Page created on November 9, 2019. Last updated on January 24, 2022 at 16:14

The gas exchange occurs in the gas exchange zone of the lung, including the respiratory bronchioli, alveolar ducts and alveoli. The total surface area of the gas exchange zone is on the order of 100 square meters.

The respiratory membrane:

All the membranes O2 and CO2 must diffuse through during gas exchange are collectively called the respiratory membrane. It is extremely thin, at around 0,5 µm. The membrane has six layers, from the alveoli to the capillaries:

  • The surfactant fluid
  • The alveolar epithelial layer
  • The basement membrane of the alveolar epithelium
  • A thin interstitial space
  • The capillary basement membrane
  • The capillary endothelial layer

Rate of diffusion:

What drives the diffusion of O2 in the alveolar air to the blood, and the CO2 in the blood to the alveoli?

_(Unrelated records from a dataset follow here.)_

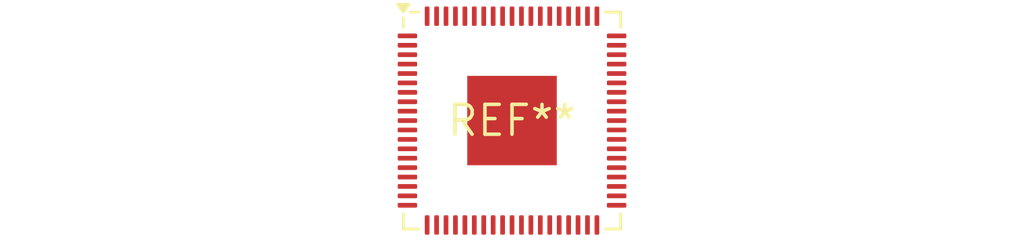
<source format=kicad_pcb>
(kicad_pcb (version 20240108) (generator pcbnew)

  (general
    (thickness 1.6)
  )

  (paper "A4")
  (layers
    (0 "F.Cu" signal)
    (31 "B.Cu" signal)
    (32 "B.Adhes" user "B.Adhesive")
    (33 "F.Adhes" user "F.Adhesive")
    (34 "B.Paste" user)
    (35 "F.Paste" user)
    (36 "B.SilkS" user "B.Silkscreen")
    (37 "F.SilkS" user "F.Silkscreen")
    (38 "B.Mask" user)
    (39 "F.Mask" user)
    (40 "Dwgs.User" user "User.Drawings")
    (41 "Cmts.User" user "User.Comments")
    (42 "Eco1.User" user "User.Eco1")
    (43 "Eco2.User" user "User.Eco2")
    (44 "Edge.Cuts" user)
    (45 "Margin" user)
    (46 "B.CrtYd" user "B.Courtyard")
    (47 "F.CrtYd" user "F.Courtyard")
    (48 "B.Fab" user)
    (49 "F.Fab" user)
    (50 "User.1" user)
    (51 "User.2" user)
    (52 "User.3" user)
    (53 "User.4" user)
    (54 "User.5" user)
    (55 "User.6" user)
    (56 "User.7" user)
    (57 "User.8" user)
    (58 "User.9" user)
  )

  (setup
    (pad_to_mask_clearance 0)
    (pcbplotparams
      (layerselection 0x00010fc_ffffffff)
      (plot_on_all_layers_selection 0x0000000_00000000)
      (disableapertmacros false)
      (usegerberextensions false)
      (usegerberattributes false)
      (usegerberadvancedattributes false)
      (creategerberjobfile false)
      (dashed_line_dash_ratio 12.000000)
      (dashed_line_gap_ratio 3.000000)
      (svgprecision 4)
      (plotframeref false)
      (viasonmask false)
      (mode 1)
      (useauxorigin false)
      (hpglpennumber 1)
      (hpglpenspeed 20)
      (hpglpendiameter 15.000000)
      (dxfpolygonmode false)
      (dxfimperialunits false)
      (dxfusepcbnewfont false)
      (psnegative false)
      (psa4output false)
      (plotreference false)
      (plotvalue false)
      (plotinvisibletext false)
      (sketchpadsonfab false)
      (subtractmaskfromsilk false)
      (outputformat 1)
      (mirror false)
      (drillshape 1)
      (scaleselection 1)
      (outputdirectory "")
    )
  )

  (net 0 "")

  (footprint "QFN-76-1EP_9x9mm_P0.4mm_EP3.8x3.8mm" (layer "F.Cu") (at 0 0))

)

</source>
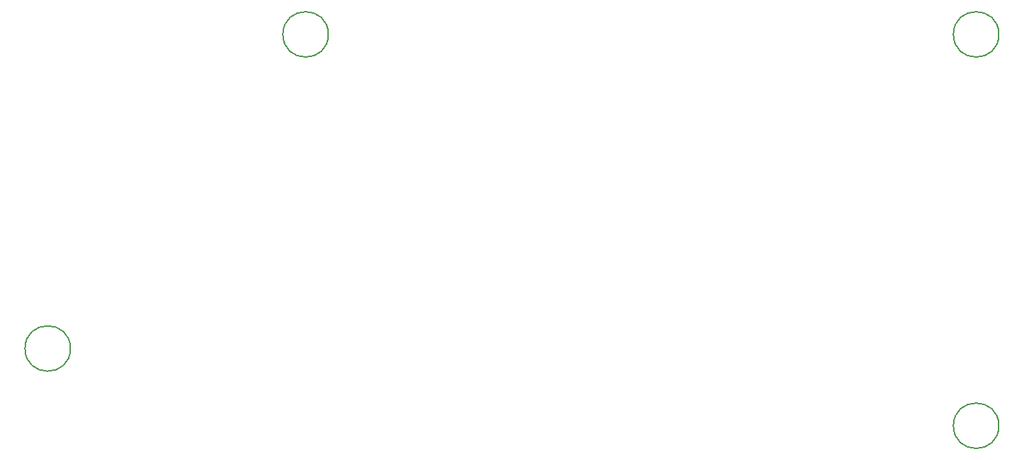
<source format=gbr>
G04 #@! TF.GenerationSoftware,KiCad,Pcbnew,8.0.6*
G04 #@! TF.CreationDate,2025-06-21T10:27:38-07:00*
G04 #@! TF.ProjectId,complete_EPG,636f6d70-6c65-4746-955f-4550472e6b69,rev?*
G04 #@! TF.SameCoordinates,Original*
G04 #@! TF.FileFunction,Other,Comment*
%FSLAX46Y46*%
G04 Gerber Fmt 4.6, Leading zero omitted, Abs format (unit mm)*
G04 Created by KiCad (PCBNEW 8.0.6) date 2025-06-21 10:27:38*
%MOMM*%
%LPD*%
G01*
G04 APERTURE LIST*
%ADD10C,0.150000*%
G04 APERTURE END LIST*
D10*
X138508000Y-20677000D02*
G75*
G02*
X132908000Y-20677000I-2800000J0D01*
G01*
X132908000Y-20677000D02*
G75*
G02*
X138508000Y-20677000I2800000J0D01*
G01*
X55958000Y-20677000D02*
G75*
G02*
X50358000Y-20677000I-2800000J0D01*
G01*
X50358000Y-20677000D02*
G75*
G02*
X55958000Y-20677000I2800000J0D01*
G01*
X24208000Y-59412000D02*
G75*
G02*
X18608000Y-59412000I-2800000J0D01*
G01*
X18608000Y-59412000D02*
G75*
G02*
X24208000Y-59412000I2800000J0D01*
G01*
X138508000Y-68937000D02*
G75*
G02*
X132908000Y-68937000I-2800000J0D01*
G01*
X132908000Y-68937000D02*
G75*
G02*
X138508000Y-68937000I2800000J0D01*
G01*
M02*

</source>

Diffusion is a passive process which is driven by the difference in concentration of the gas in the blood and in the alveolar air. According to Fick’s law, the rate of diffusion depends on four factors:

  • The concentration gradient of the gas
    • Meaning the difference in concentration of the gas in the blood and in the alveolar air
  • The surface area of the exchange surface
  • The thickness of the diffusion membrane
  • The diffusion constant for the gas

Let’s look at the concentration gradients for the two gases:

Atmospheric air Alveolar air Arterial blood Venous blood Concentration gradient between alveolar air and venous blood

pO2 (mmHg)

159 100 95 – 100 40


pCO2 (mmHg) 0,3 40 40 46


Note how concentration gradient of O2 is ten times larger than of CO2. However, the diffusion constant for CO2 is 20 times higher than the diffusion constant for O2. The result is that CO2 diffuses much faster than O2 across the respiratory membrane.